Why should we think on threat modeling? Well, during the software development process, some steps must be observed so the final result is truly a secure application and is able to reach all established requisites.
New policies and normatives are being created so data owners will have the guarantee that their information is secured.
Privacy has become an overrated therm when the topic is software security. In case of loss or compromise of these data, new laws appear to ensure owners to get the attention and the answers necessary to each event.
In this scenario we need to understand that these models of development – here we don’t want to limit this therm neither the agile models, nor on more traditional ones – need to be more observed, understood and followed on their better practices so the final result is a developed software more secure every time.
How to get to threat modeling
To ring a bell, a development model has basically five distinct levels – this is even when we talk about the more agile models, because on their basic concept we continue having five levels: Requirement, Design, Coding, Testing & Maintenance.
When followed, these five levels will guarantee that the final result is a structured and valid software on each of those levels. However, the idea is a little different, because the speed that other functionalities are required – or even new softwares – are forcing many development team to not follow a concept model. It was and still is a problem, that in a certain way was faced by Microsoft in 2002 to answer a directive called: Trustworthy Computing (TwC)
In answer to this directive Microsoft has created a series of study groups with the objective to develop methods to improve application security. Thus, one of the groups was created to study the concept of Secure by Design.
In this model, one of the levels to be developed is the creation of a threat modeling document, where basically creates a map of possible threats to the software then some mitigation solutions are designed based on the application construction concept.
What other things we should understand on models of development
However, this model is not the only one that can be used, many other patterns are available in the market, one that is becoming notorious is presented by ISO- International Organization for Standardization and by IEl C – International Electrotechnical Commission in its international pattern called, ISO/IEC 27034, normative that brings a series of controls that must be implemented in a secure development process.

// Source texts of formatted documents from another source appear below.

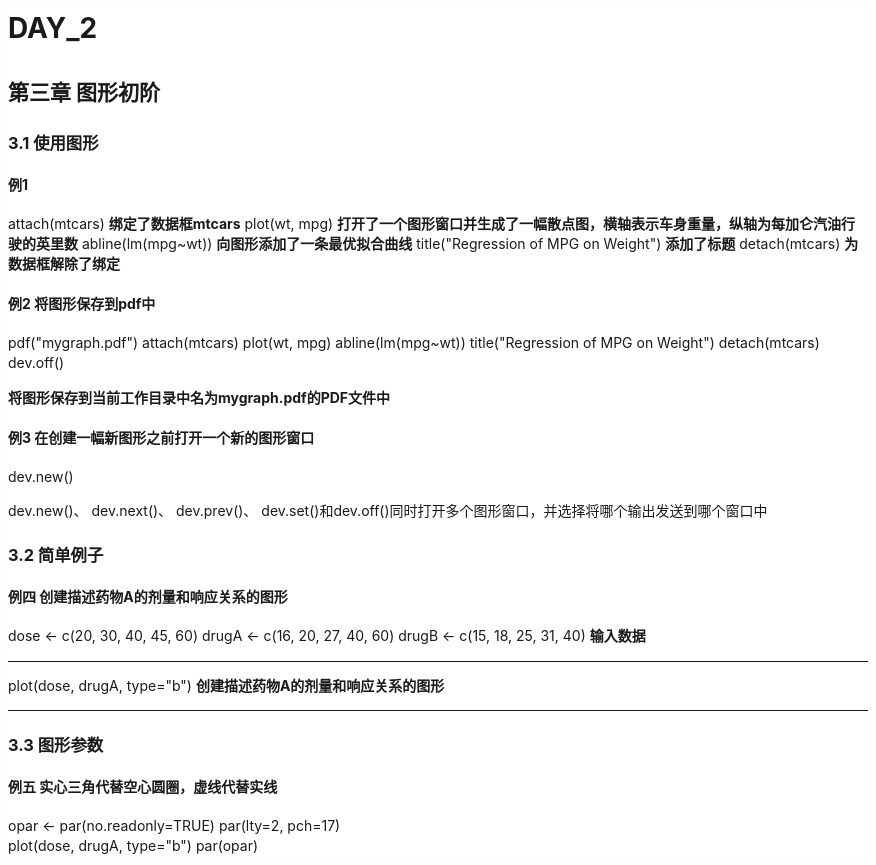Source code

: # DAY_2

##  第三章 图形初阶

### 3.1 使用图形

#### 例1

attach(mtcars)     **绑定了数据框mtcars**
plot(wt, mpg)    **打开了一个图形窗口并生成了一幅散点图，横轴表示车身重量，纵轴为每加仑汽油行驶的英里数**
abline(lm(mpg~wt))    **向图形添加了一条最优拟合曲线**
title("Regression of MPG on Weight")    **添加了标题**
detach(mtcars)    **为数据框解除了绑定**

#### 例2 将图形保存到pdf中

pdf("mygraph.pdf")
attach(mtcars)
plot(wt, mpg)
abline(lm(mpg~wt))
title("Regression of MPG on Weight")
detach(mtcars)
dev.off()  

 **将图形保存到当前工作目录中名为mygraph.pdf的PDF文件中**

#### 例3   在创建一幅新图形之前打开一个新的图形窗口  

  dev.new()  

  dev.new()、 dev.next()、 dev.prev()、 dev.set()和dev.off()同时打开多个图形窗口，并选择将哪个输出发送到哪个窗口中  

### 3.2 简单例子

#### 例四   创建描述药物A的剂量和响应关系的图形  

dose <- c(20, 30, 40, 45, 60)
drugA <- c(16, 20, 27, 40, 60)
drugB <- c(15, 18, 25, 31, 40)       **输入数据**

****

  plot(dose, drugA, type="b")     **创建描述药物A的剂量和响应关系的图形**

****

### 3.3 图形参数

#### 例五   实心三角代替空心圆圈，虚线代替实线  

opar <- par(no.readonly=TRUE)
par(lty=2, pch=17)  
plot(dose, drugA, type="b")
par(opar)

Being one of the most used models, ISO/IEC 27034 is not the only one, other patterns can be found in the market, ad one that can be used is OWASP SAMM, normally called OWASP OpenSAMM since 2009, but recently it was updated to OWASP SAMM. We are not going to talk about it at this point, we will just show that the threat modeling is present in many other models and treat its use and importance to the safest application development.
However, it is up to us to recommend. The reading on the OWASP SAMM as well as of other OWASP materials is fundamental to maintain the developer’s knowledge on the best practices of secure development.
What is threat modeling?
After all, what threat modeling truly is?
Well, there are many definitions that can be found as the example used by microsoft on its SDLC study material.
“It’s an engineering technique you can use to help you identify threats, attacks, vulnerabilities, and countermeasures that could affect your application.”
Even though it is not a good definition, the one I appreciate the most is one by Adam Shostack on his book, “Threat Modeling: Designing for Security”, where he describes threat modeling as:
“Threat modeling is the use of abstractions to aid in thinking about risks.”
This definition although very simple, is the one that better represents what threat modeling really is, though in a more abstract way, because it is done in the application design phase, looking for possible threats that an application can be exposed to.
For many architects and developers this might be a very strange definition, because the aim is to make this validation on the initial phase, without a single coding line being developed. But it is like this, we’ve got to set our development model or put our way of thinking into practice to identify possible threats to the applications, being done on the given time will bring a significant gain of time, as well as on vulnerability reduction identified on the final phase of the development process, though reducing costs.
So, let’s look again to shostack definition, and if we read it with closer attention we will perceive that his definition is in fact the objective of our threat modeling which is identify and prioritize risks.
To conclude, what is threat modeling? Well, if we can summarize, and having as base Shostack definition, we can say that it is the search for possible risks to which our software is exposed, consequently resolving the cause of the problem.